Focused on gold, this mining company is all about the act of responsible mining. With mining operations in Canada, Australia, the United Sates and many other countries, Barrick believes that wise environmental stewardship is based on careful work planning, diligent implementation, thoughtful assessment of performance and a constant desire to improve.
Barrick Gold Corporation is well aware of the fact that building and operating a mine will affect the physical environment around a mine site, including the land, air and water. Therefore, they are completely committed to minimizing or mitigating these impacts wherever possible, usually with the assistance of innovative technology.
As a leading gold producer, Goldcorp is focused on responsible mining practices with safe, low-cost production. Headquartered in Vancouver, British Columbia, the mining company does its part to create partnerships with Aboriginal and Indigenous Peoples, with a motive to further a culture of economic independence, ownership, entrepreneurship and enterprise management.

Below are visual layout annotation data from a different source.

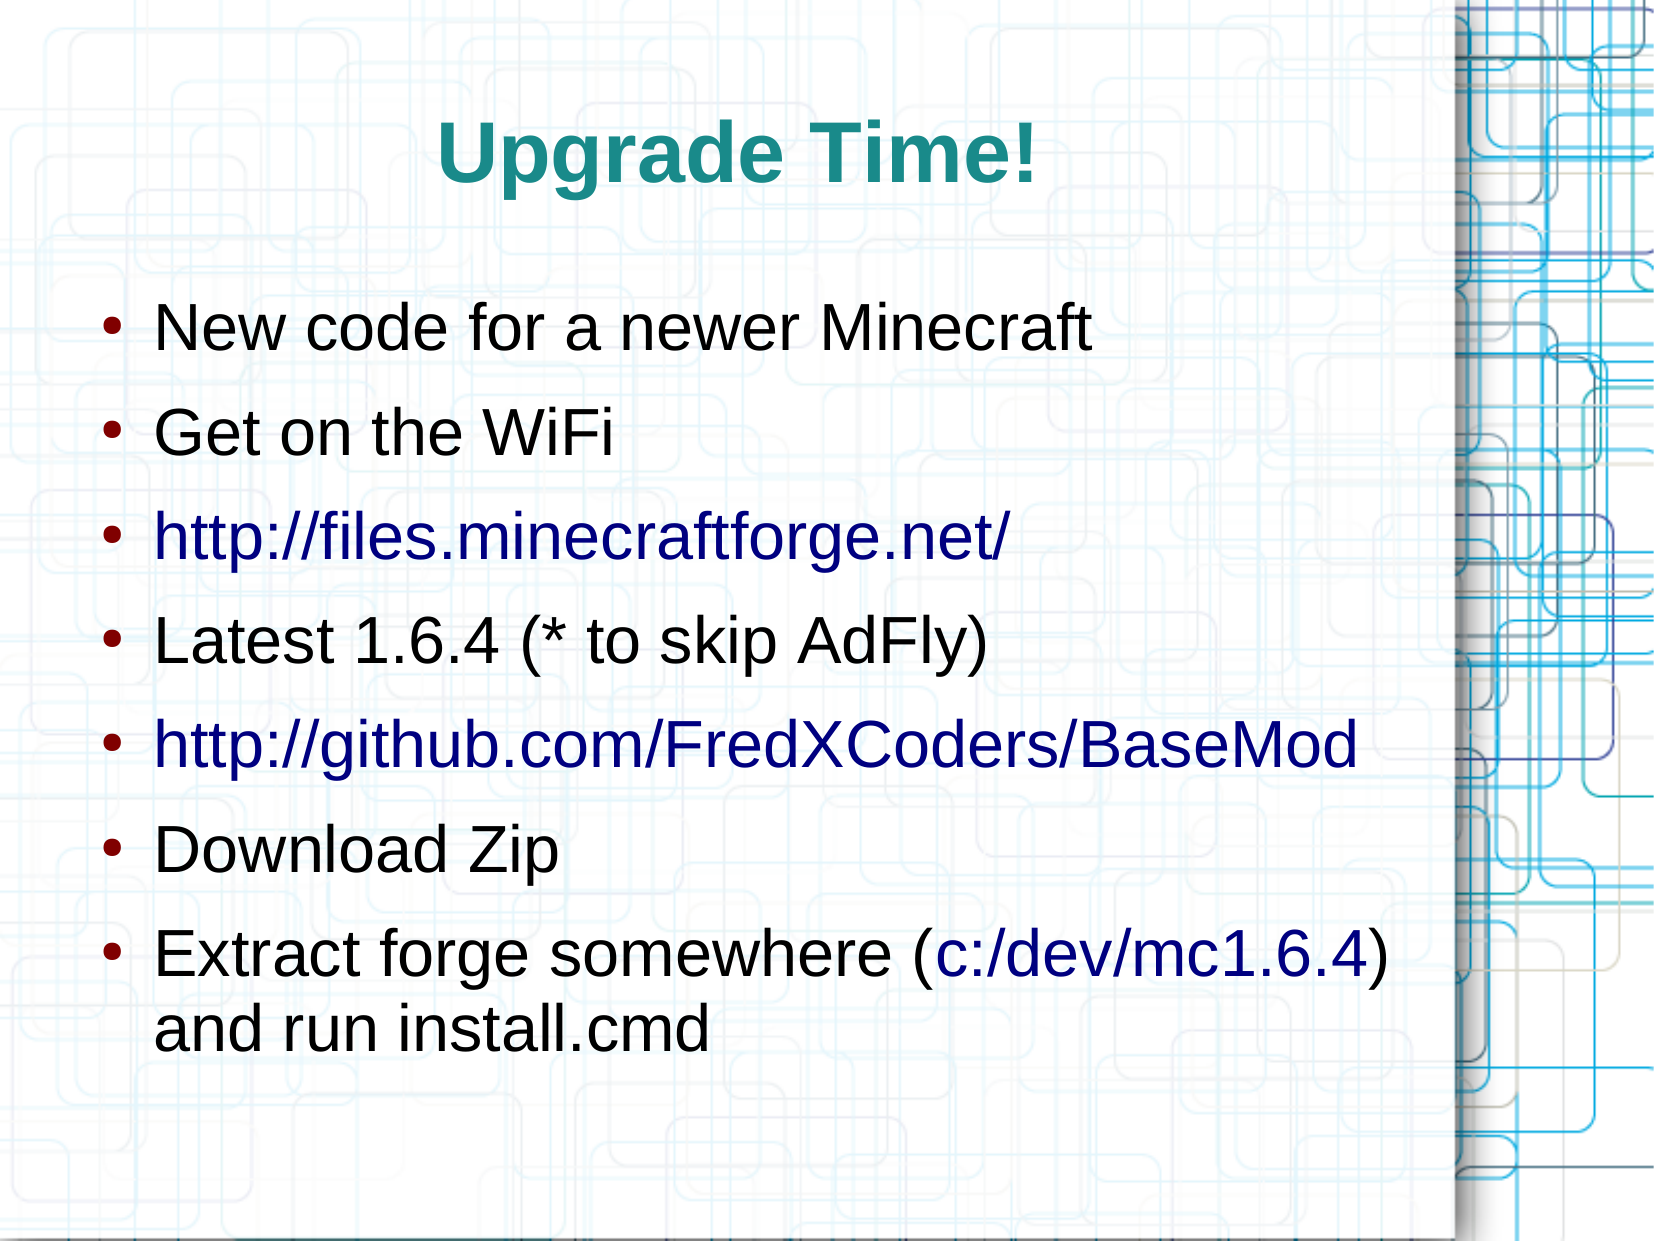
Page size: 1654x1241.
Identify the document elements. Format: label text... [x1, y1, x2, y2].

list New code for a newer Minecraft Get on the WiFi http://files.minecraftforge.net/ Latest 1.6.4 (* to skip AdFly) http://github.com/FredXCoders/BaseMod Download Zip Extract forge somewhere (c:/dev/mc1.6.4) and run install.cmd [82, 290, 1418, 1066]
picture [0, 0, 1654, 1241]
title Upgrade Time! [59, 49, 1418, 257]
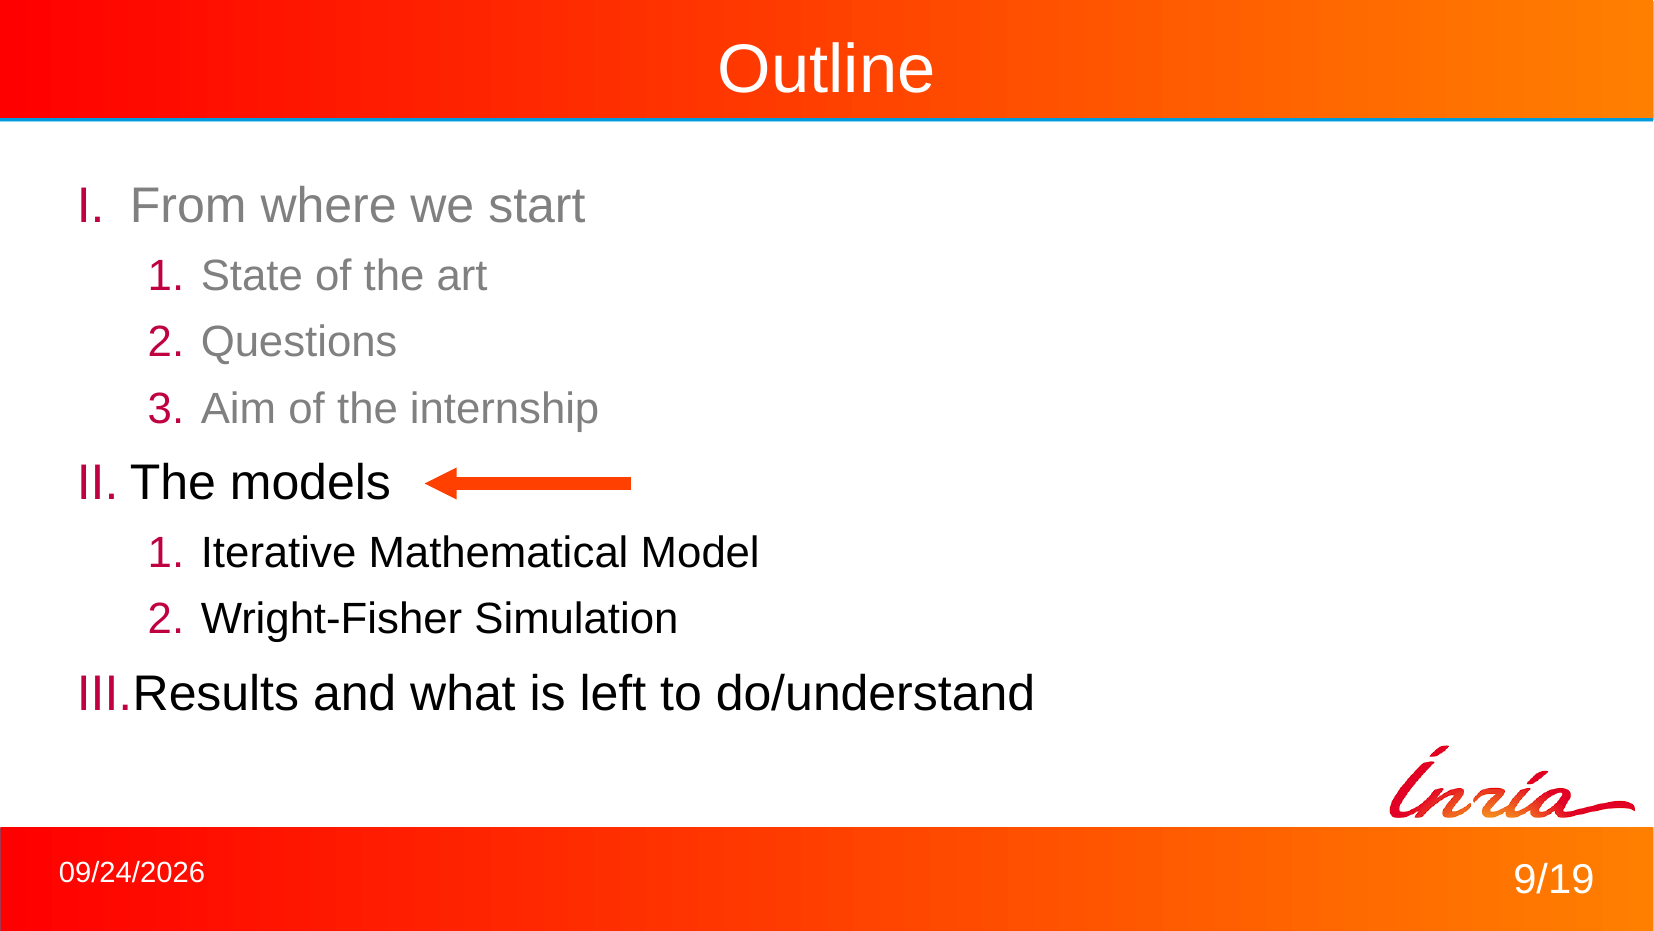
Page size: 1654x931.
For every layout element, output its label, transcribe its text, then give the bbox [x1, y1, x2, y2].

title Outline [59, 29, 1595, 108]
picture [1381, 732, 1648, 826]
list From where we start State of the art Questions Aim of the internship The models Iterative Mathematical Model Wright-Fisher Simulation Results and what is left to do/understand [59, 177, 1595, 768]
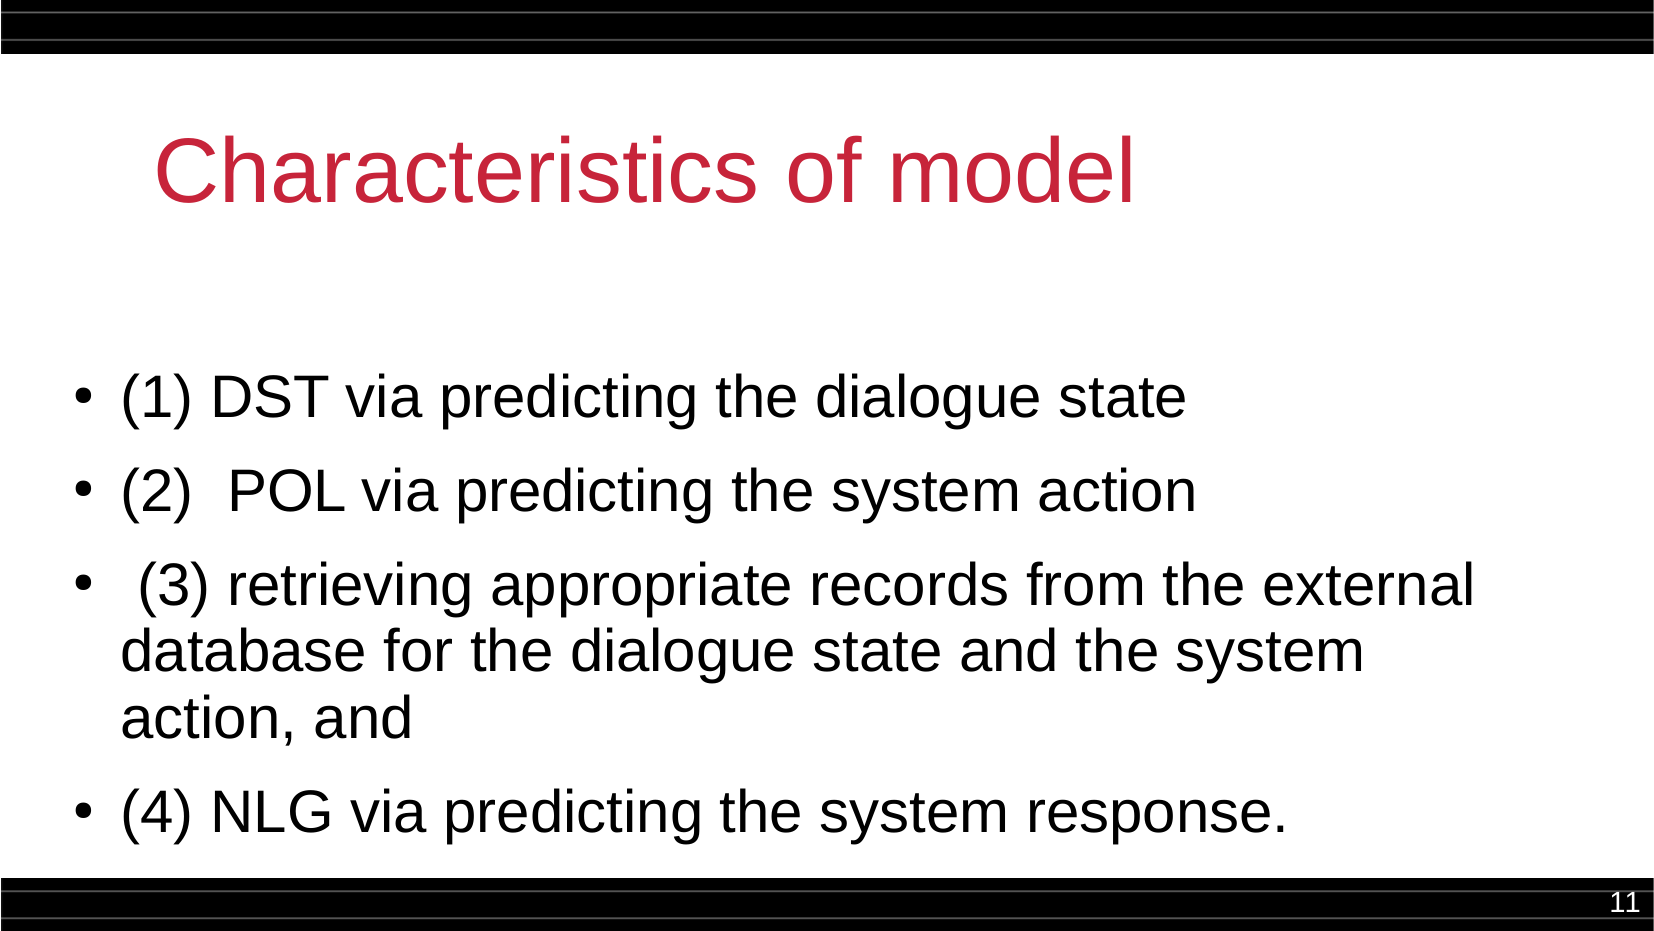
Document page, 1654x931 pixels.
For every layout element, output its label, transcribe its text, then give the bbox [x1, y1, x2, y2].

picture [1, 0, 1654, 54]
list (1) DST via predicting the dialogue state (2) POL via predicting the system action (3) retrieving appropriate records from the external database for the dialogue state and the system action, and (4) NLG via predicting the system response. [56, 270, 1546, 849]
picture [1, 878, 1654, 931]
title Characteristics of model [82, 92, 1571, 249]
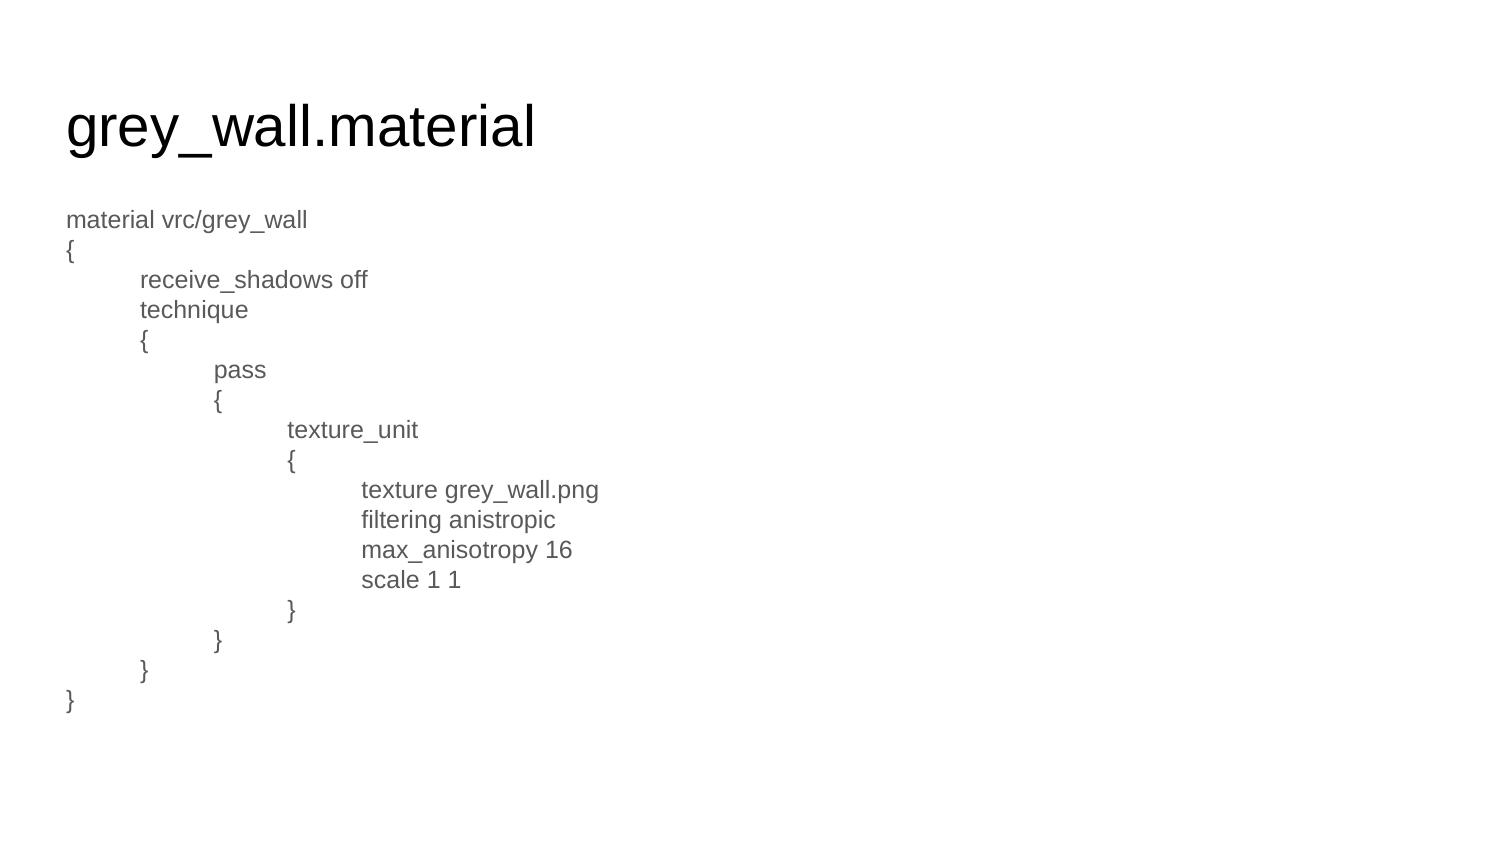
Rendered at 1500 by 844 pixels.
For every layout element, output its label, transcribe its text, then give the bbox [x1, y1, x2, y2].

title grey_wall.material [51, 72, 1449, 167]
list material vrc/grey_wall { receive_shadows off technique { pass { texture_unit { texture grey_wall.png filtering anistropic max_anisotropy 16 scale 1 1 } } } } [51, 189, 1449, 750]
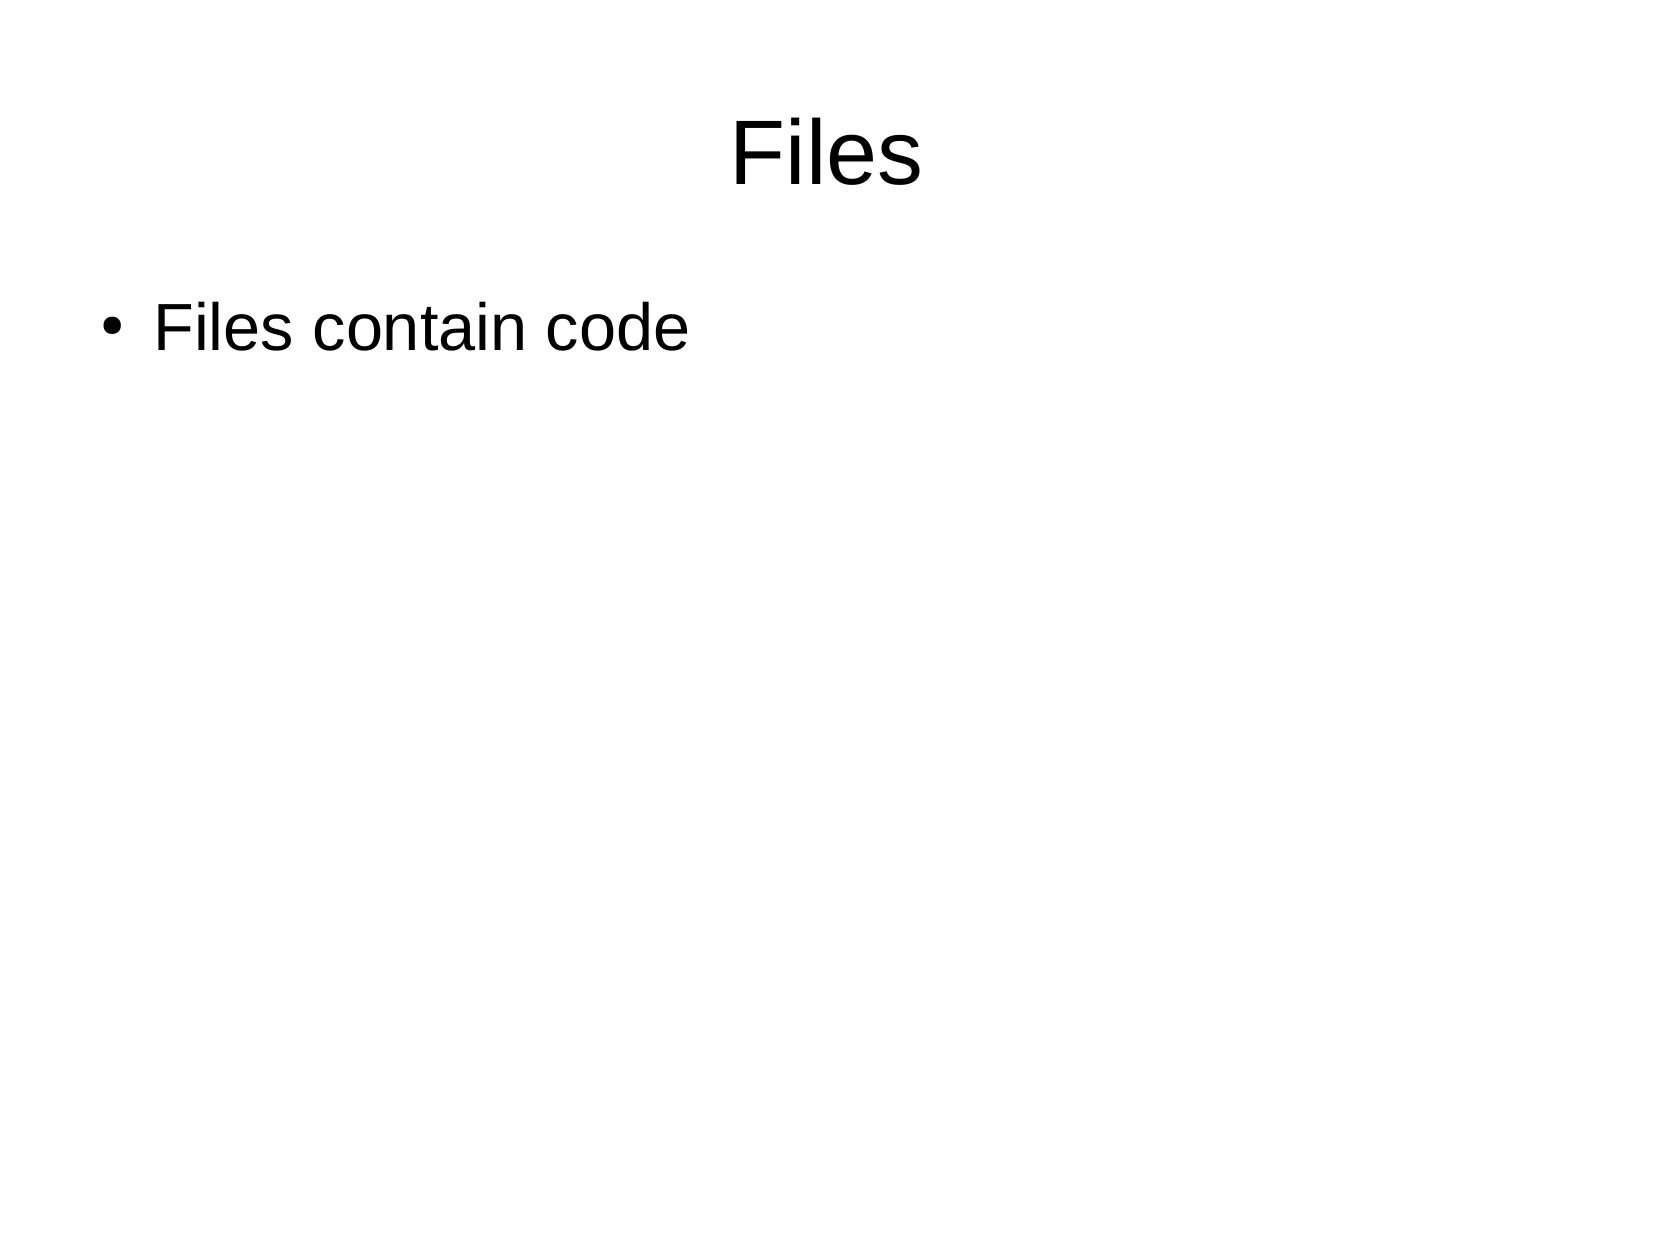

It doesn’t matter what type of operation Goldcorp is involved in, the company consistently strives to protect and support social and cultural practices.
A globally competitive integrated energy company with a balanced portfolio of high-quality assets, Suncor Energy does its part to protect the environment by investing in clean, renewable energy sources.
Specifically, the company has seven wind power projects in operation with a total capacity of 295 megawatts, and is also currently evaluating solar energy investment opportunities. Its EH&S policy—Environment, Health and Safety—states an unwavering commitment to the company’s value of safety above all else.